- **WHAT YOU NEED TO DO**
Every picture stays out; everything else in the listing below is to be returned exactly.

- **SUPPLIED DATA**
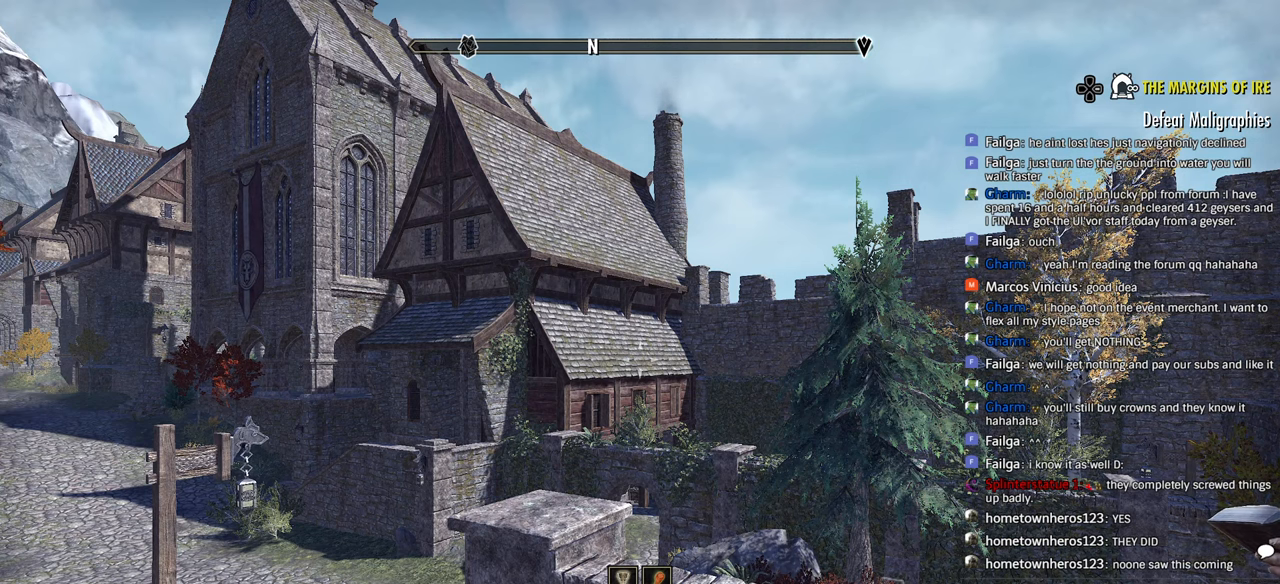
{"buttons": [], "left_stick": "center", "right_stick": "center", "events": []}
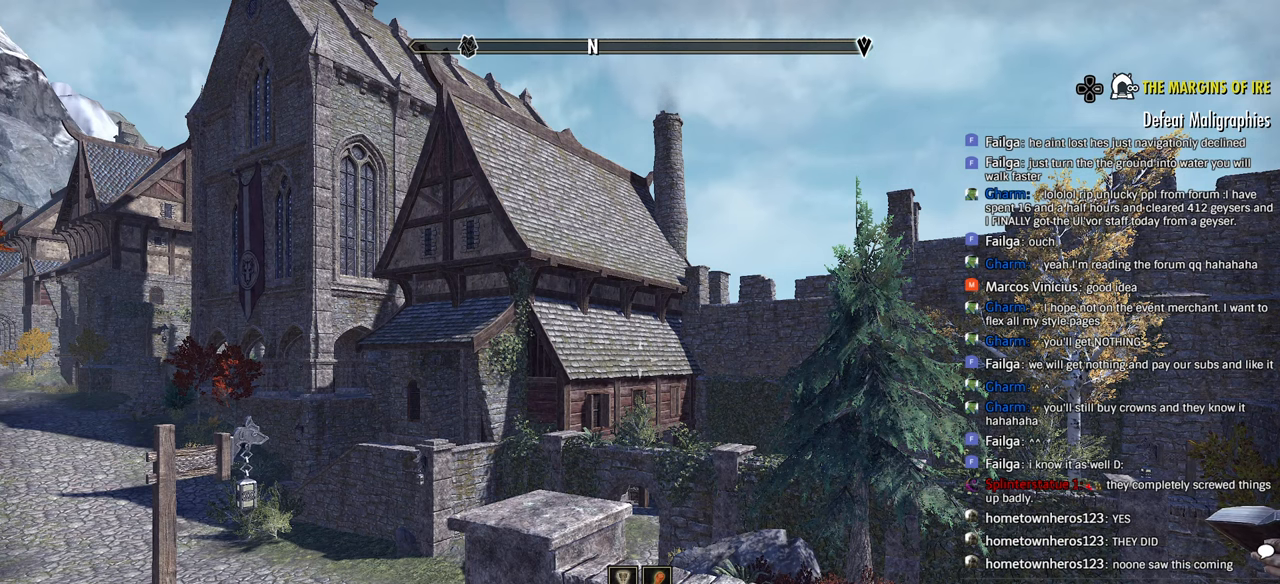
{"buttons": [], "left_stick": "center", "right_stick": "center", "events": []}
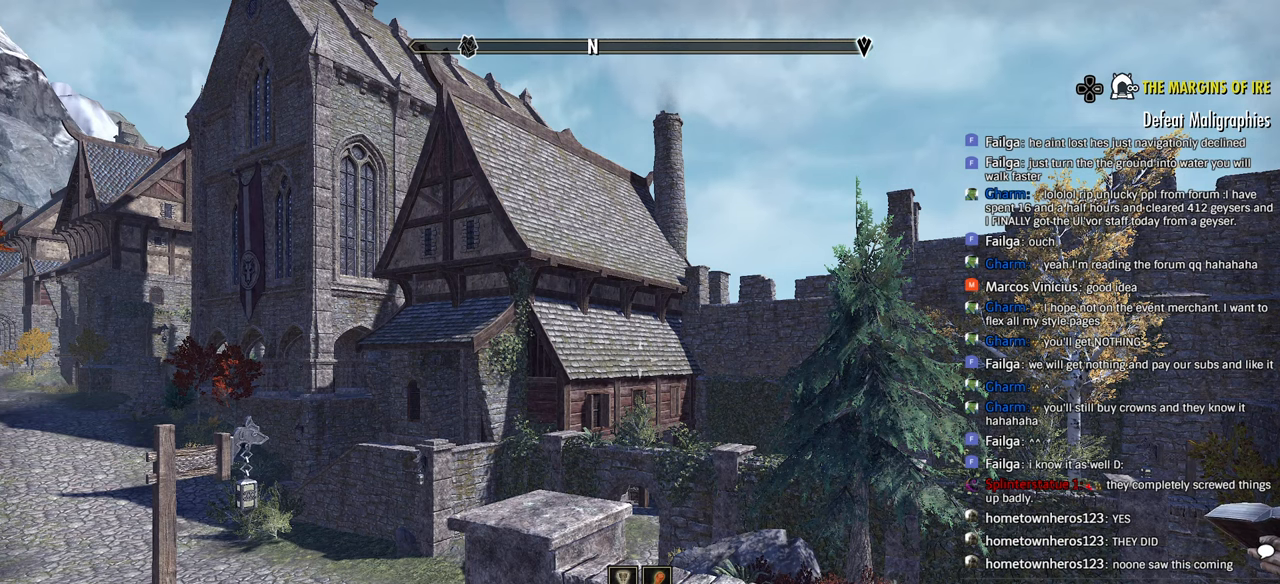
{"buttons": [], "left_stick": "center", "right_stick": "center", "events": []}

- **EXERCISE OUTPUT**
{"buttons": [], "left_stick": "center", "right_stick": "center", "events": []}
{"buttons": [], "left_stick": "center", "right_stick": "center", "events": []}
{"buttons": [], "left_stick": "center", "right_stick": "center", "events": []}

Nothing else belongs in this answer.